On May 10, the separatist Chechenpress news agency’s website ran a commentary on the U.S. president’s decision to attend the Victory Day commemoration, which included a military parade on Red Square. It noted that President Bill Clinton traveled to Moscow in 1995 to attend the celebrations marking the 50th anniversary of Victory Day, but did not attend the main military parade at Poklonnaya Gora in western Moscow in order to avoid being seen as endorsing the first military campaign in Chechnya, which was then six months old.

“If, ten years ago, due to the war in Chechnya, President Bill Clinton could not allow himself to attend the military parade in Moscow in honor of the 50th anniversary of the victory over fascism because the sacred principles of democracy would not allow such a thing, then now attitudes toward a similar situation have changed fundamentally,” the Chechenpress commentary read. “Another American president, George [W.] Bush, took part in the festivities marking the 60th anniversary of the USSR’s victory over fascism despite the fact that… Yeltsin was replaced by a ruler who unleashed a crueler war in Chechnya [and] embarked on the path of curtailing democratic reform in Russia; who, moreover, does not simply regret the collapse of the Soviet Union, but is trying with all his might to reanimate Soviet fascism in the person of Stalin.”

For his part, Abdul-Khalim Sadulaev, the chosen successor to the late separatist leader Aslan Maskhadov, wrote a commentary that Chechenpress published on May 9 that was addressed to the more than 50 world leaders who would attend the 60th anniversary of Victory Day celebrations that day. “The truth for many peoples, including the Chechen people, consists in an objective assessment of the results of the Second World War that cardinally differs from the Russian interpretation,” Sadulaev wrote. “The fact is that 60 years ago one form of fascism (Hitlerite Nazism) was forcibly crushed by another form (Stalinist socialism) no less inhuman and cruel toward the ‘liberated’ peoples. Practically a half-century occupation of the countries of Eastern Europe, the deportation of the indigenous peoples of the Caucasus and Baltics in the northern regions of the country, massive repression against its own citizens put the USSR and its communist leadership headed by Stalin on the same level as the Nazi leadership of Hitlerite Germany.”
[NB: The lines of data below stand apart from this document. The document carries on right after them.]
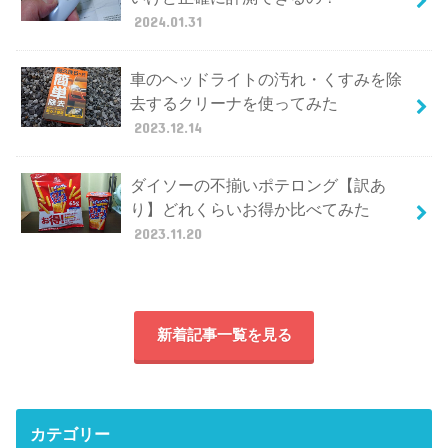
2024.01.31
車のヘッドライトの汚れ・くすみを除
去するクリーナを使ってみた
2023.12.14
ダイソーの不揃いポテロング【訳あ
り】どれくらいお得か比べてみた
2023.11.20
新着記事一覧を見る
カテゴリー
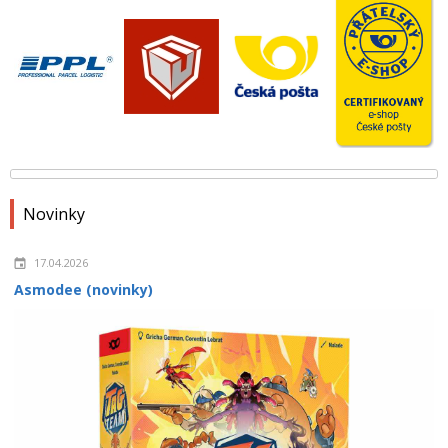
Novinky
17.04.2026
Asmodee (novinky)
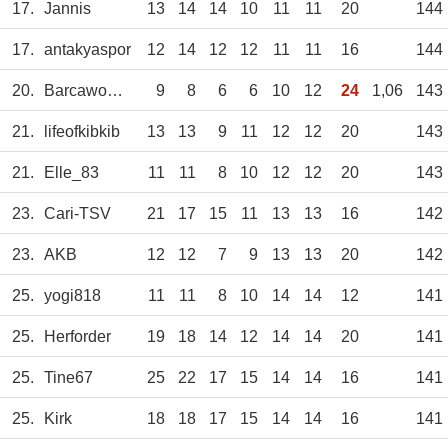
17.
Jannis
13
14
14
10
11
11
20
144
17.
antakyaspor
12
14
12
12
11
11
16
144
20.
Barcawomen
9
8
6
6
10
12
24
1,06
143
21.
lifeofkibkib
13
13
9
11
12
12
20
143
21.
Elle_83
11
11
8
10
12
12
20
143
23.
Cari-TSV
21
17
15
11
13
13
16
142
23.
AKB
12
12
7
9
13
13
20
142
25.
yogi818
11
11
8
10
14
14
12
141
25.
Herforder
19
18
14
12
14
14
20
141
25.
Tine67
25
22
17
15
14
14
16
141
25.
Kirk
18
18
17
15
14
14
16
141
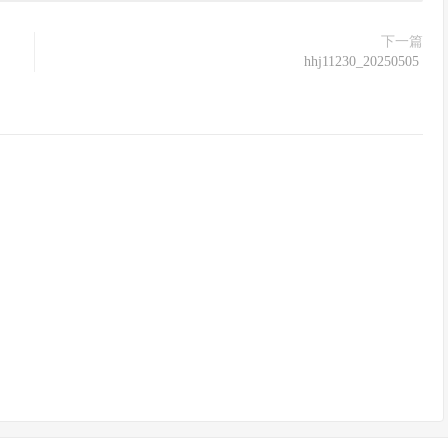
下一篇
hhj11230_20250505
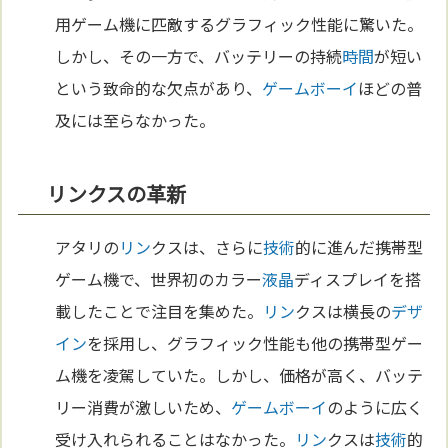
用ゲーム機に匹敵するグラフィック性能に驚いた。
しかし、その一方で、バッテリーの持続
時間
が短い
という致命的な欠点があり、
ゲームボーイ
ほどの普
及には至らなかった。
リンクスの革新
アタリの
リン
クスは、さらに
技術
的に進んだ携帯型
ゲーム機で、世界初のカラー
液晶
ディスプレイを搭
載したことで注目を集めた。
リン
クスは横長の
デザ
イン
を採用し、グラフィック性能も他の携帯型ゲー
ム機を凌駕していた。しかし、価格が高く、バッテ
リー消費が激しいため、
ゲームボーイ
のように広く
受け入れられることはなかった。
リン
クスは
技術
的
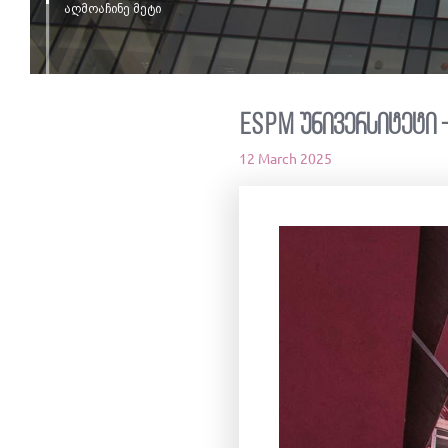
აღმოაჩინე მეტი
ESPM უნივერსიტეტი -
12 March 2025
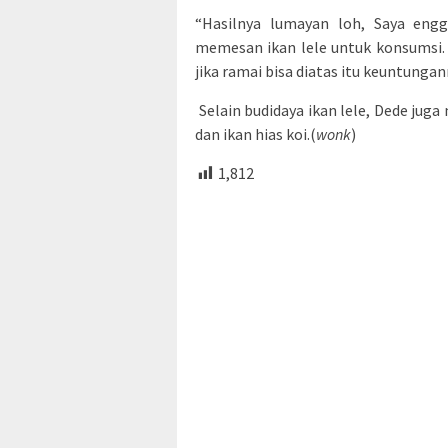
“Hasilnya lumayan loh, Saya engg
memesan ikan lele untuk konsumsi. 
jika ramai bisa diatas itu keuntunga
Selain budidaya ikan lele, Dede juga
dan ikan hias koi.(
wonk
)
1,812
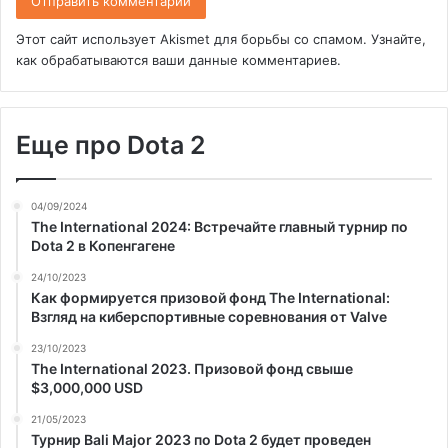
Этот сайт использует Akismet для борьбы со спамом.
Узнайте,
как обрабатываются ваши данные комментариев
.
Еще про Dota 2
04/09/2024
The International 2024: Встречайте главный турнир по
Dota 2 в Копенгагене
24/10/2023
Как формируется призовой фонд The International:
Взгляд на киберспортивные соревнования от Valve
23/10/2023
The International 2023. Призовой фонд свыше
$3,000,000 USD
21/05/2023
Турнир Bali Major 2023 по Dota 2 будет проведен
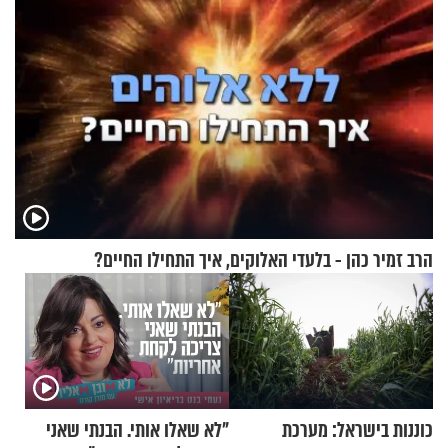
הרב זמיר כהן - בלעדי האלוקים, איך התחילו החיים?
כוננות בישראל: מערכת
"לא שאלו אותי. הבנתי שאני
“In pronouncing high-sounding words about the ‘historical victory’ over Nazi Germany sixty years ago,” Sadulaev continued, “you, statesmen and politicians, will be pretending not to notice the unlimited lawlessness taking place on the territory of the tiny Chechen Republic of Ichkeria, which has become an unwilling captive of the anti-popular Kremlin regime. Your words of greeting in the capital of the state-aggressor will sound like a justification of murder by Russian ‘death squads’ of more than 25 percent of the Chechen state. Your handshakes with Putin and other Russian leaders will mean approval of the experience of the fascist concentration camps of Buchenwald and Auschwitz being applied by the Russian occupiers against the Chechens. And your plaudits to the Muscovites will be taken for delight at the murder of 45,000 Chechen children.”

Bush, it should be noted, held a 35-minute meeting with leading human rights activists and Putin critics in his hotel in Moscow before attending the Victory Day parade on Red Square. The meeting included representatives of groups that have been highly critical of Russian actions in Chechnya – Lyudmila Alekseyeva, head of the Moscow Helsinki Group, and Arseni Roginsky of the Memorial human rights group. Britain’s Guardian on May 10 quoted Roginsky as saying that the general tone of the meeting with Bush was “warm and supportive.”